Hearst’s final defense is that antitrust policy and allocative efficiency are disserved by an injunction forbidding Hearst to buy The Chronicle, end the JOA, and close The Examiner if no one will buy it. This argument calls into question the interface between the antitrust laws and the Newspaper Preservation Act.

The argument, as made by Hearst to the Justice Department, is essentially: (1) all economic competition in the newspaper market in San Francisco ended in 1964 with the JOA; (2) since the JOA supplants competition with price-fixing, antitrust policy favors the JOA’s dissolution; (3) since no viable daily newspaper competition is possible any longer in San Francisco, antitrust policy requires that Hearst be allowed to buy The Chronicle and close The Examiner; and (4) denying The Chronicle to Hearst while it owns The Examiner so as to preserve two newspaper voices in San Francisco is an impermissible use of the antitrust laws to foster a policy unrelated to economic competition.

The flaws in this argument are numerous and profound. First, defendants ignore the "gloss" that the Newspaper Preservation Act places on the antitrust laws, to use this Court’s term. Hearst and CPC for 35 years have enjoyed antitrust immunity and monopoly profits. For this dispensation, however, they have paid a price and made a Faustian bargain. In return for their access to an economic monopoly, they have been required to publish editorially independent newspapers. They are stuck with that bargain. Although the antitrust laws are ordinarily concerned with competition, not competitors, Brown Shoe Co. v. United States, 370 U.S. 294, 344 (1962), the "gloss" placed upon the antitrust laws by the Newspaper Preservation Act is that in the newspaper industry, competitors become as important as competition. Rather than following the traditional price-based model of competition, the Act says that in the newspaper industry, the antitrust laws shall be modified so as to preserve the number of competitors, i.e., independent editorial voices, as a paramount objective. This means that when actions are taken to reduce the number of competitors, an antitrust violation may result. Thus, forbidding Hearst’s ownership of The Chronicle while it owns The Examiner does promote antitrust policy, as modified by the Newspaper Preservation Act.

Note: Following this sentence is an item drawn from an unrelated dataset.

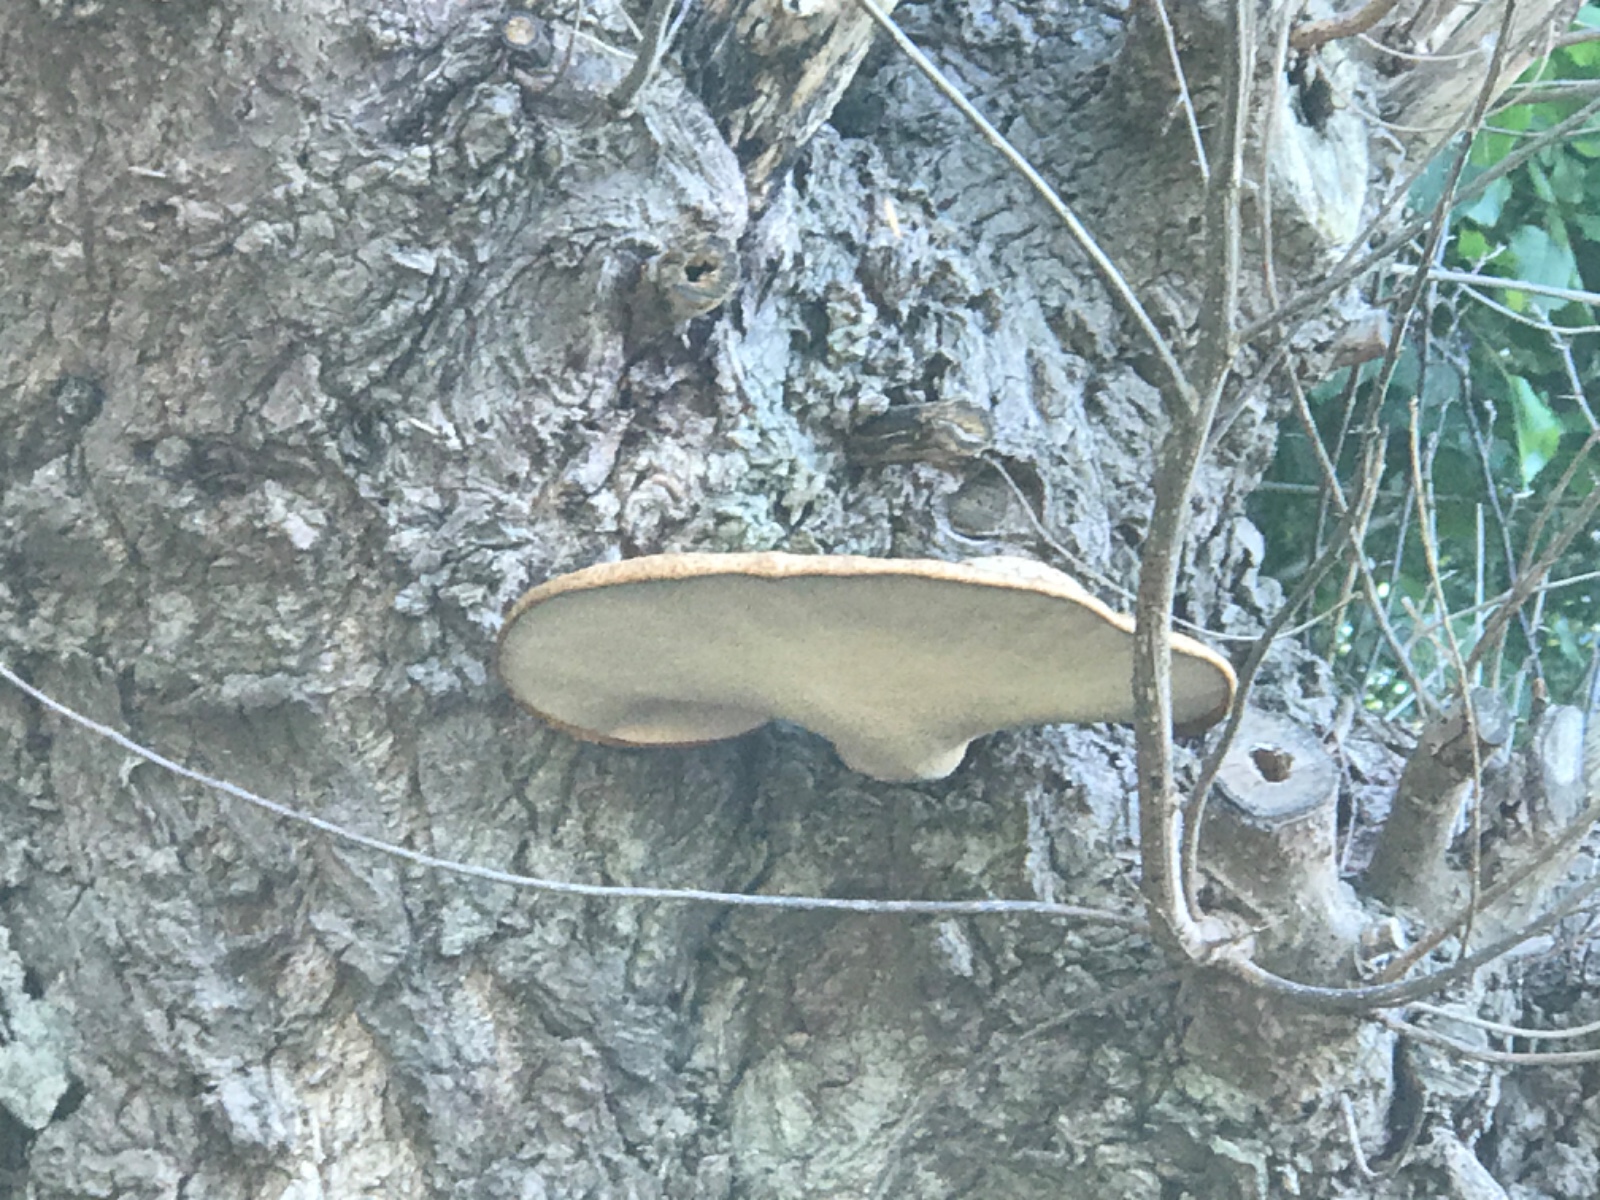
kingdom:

Second, to say that all economic competition is eliminated by the JOA is incorrect. Here, the JOA specifically reserves to CPC and Hearst the right to set their own newsstand and other prices; and they have done so. The JOA also is of finite duration. In 2005, it will end, and whatever competition has been suspended by its operation will resume. Certainly, here, the past three years have been marked by continual jockeying for position by Hearst and CPC to gain whatever advantages can accrue towards the day when the JOA ends, and full competition can resume. Antitrust policy requires a prohibition against conduct that threatens the resumption of such suspended competition as has occurred here with Hearst’s would-be purchase of The Chronicle. The antitrust laws are as much concerned with the elimination of potential competition as they are with actual competition. United States v. Aluminum Company of America, 148 F.2d 416, 431 (2d Cir. 1945, L. Hand, J.); American Tobacco Co. v. United States, 328 U.S. 781, 797 (1946); United States v. Griffith, 334 U.S. 100, 107 (1948) ("The antitrust laws are as much violated by the prevention of competition as by its destruction.") Hearst’s acquisition of The Chronicle therefore has serious and substantial anticompetitive effects falling within the cognizance of the antitrust laws: first, the elimination of actual price competition between The Chronicle and The Examiner; and, second, the elimination of their future competition at the end of the JOA.

Third, defendants’ argument founders on the evidence, in that The Examiner is not a failing enterprise with no prospect of ever competing against The Chronicle. Therefore, Hearst is not being required to continue a business that the market cannot sustain.

Finally, the law does not require defendants to continue in any event with the JOA and engage in per se antitrust violations against their will (although defendants’ protestations that they can no longer endure committing antitrust felonies, e.g., dividing markets, ring somewhat hollow after their 35 years of profitable law-breaking). Defendants are free to end their per se antitrust violations and dissolve the JOA. What they cannot do is combine to form a single-newspaper monopoly, under either the antitrust laws or the Newspaper Preservation Act. That is all plaintiff seeks to prevent in this lawsuit, a result fully consistent with the antitrust laws, the Newspaper Preservation Act, and public policy.